「愛」は「他者を大事と思う気持ち」のことであって、「他者を大事」と思うからこそ「他者のため」に何かをしたいと思います。それに対して、「欲望」は「自分が利益を得ることを目指す気持ち」であって、「利益を得ることを目指す」からこそ「自分のため」に何かをしたいと思います。

このような形で、「愛」と「欲望」は「他者のため」と「自分のため」という対立の構造を持っています。この構造が我々が生きていく上で、最も意識すべき重要な対立軸です。何故ならば、御自身の起こすほとんどの行動は「愛」か「欲望」のいずれかから生まれているからです。

「愛」は「他者のため」に何かをすることに繋がるので、相手を「幸せ」にしていくことができます。例えば、「愛」は相手を元気にしようとする態度にも繋がりやすいので、そのことによって相手は「幸せ」に近づきやすくなります。
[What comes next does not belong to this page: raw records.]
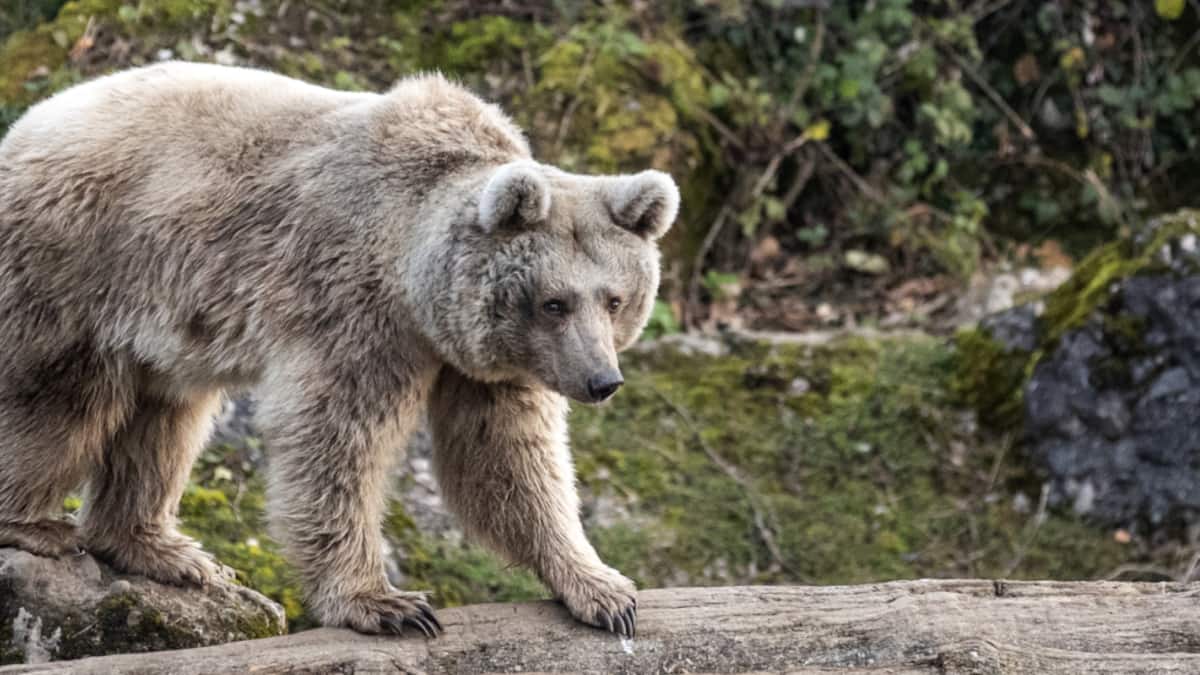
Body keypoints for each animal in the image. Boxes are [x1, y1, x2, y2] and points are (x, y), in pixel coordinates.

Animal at [0, 61, 679, 638]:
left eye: (615, 299)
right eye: (554, 302)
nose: (601, 381)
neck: (413, 274)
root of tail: (28, 121)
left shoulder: (486, 361)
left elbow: (507, 458)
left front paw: (604, 591)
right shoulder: (352, 307)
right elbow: (335, 439)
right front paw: (387, 604)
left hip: (165, 328)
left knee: (165, 419)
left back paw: (165, 551)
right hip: (79, 265)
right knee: (61, 401)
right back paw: (36, 525)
それに対して、「欲望」は「自分のため」に何かをすることに繋がるので、相手に対する配慮に欠け、自分でも気付かないところで他人を「不幸」にすることに繋がりやすいです。例えば、「欲望」は相手を「自分のため」の道具のように使う態度にも繋がりやすいので、そのことによって相手を「不幸」へ一歩近づけてしまいます。

「愛」は他者を「幸せ」にし、他者に「愛」の「喜び」を教えます。すると、その相手も「愛」を実践したいと思うようになります。何故ならば、その他者は「愛」の価値を学ぶが故に、自分が誰かに支えられたように、自分も誰かを支えたいと思うようになるからです。このような形で「愛」は「愛」を広げていきます。

それに対して、「欲望」は相手を「不幸」にし、相手に「ストレス」の「苦しみ」を与えます。すると、その相手も「欲望」を実践したいと思うようになります。何故ならば、「ストレス」を発散させたいと思うようになるからです。このような形で「欲望」は「欲望」を広げていきます。

「愛」は「他者のため」の「支え合い」を生み、その「支え合い」の過程は「喜び」に満ちています。それに対して、「欲望」は「自分のため」の「奪い合い」を生み、その「奪い合い」の過程は「ストレス」に満ちています。このような意味で、「愛」は大事なものであって、皆を「幸せ」にする力を持ったものです。それに対して、「欲望」は悪しきものであって、皆を「不幸」にする力を持ったものです。

現代を生きる我々日本人は「愛」がどれだけ価値があるものであって、「欲望」がどれだけ悪しきものなのかを知らないが故に、簡単に「愛」を放棄してしまい、簡単に「欲望」に手を伸ばしてしまい、お互いにお互いの首を締め合いがちです。だからこそ、こういった構造を理解し、意識しながら生きていくことは、生きていく上で何よりも大事なことです。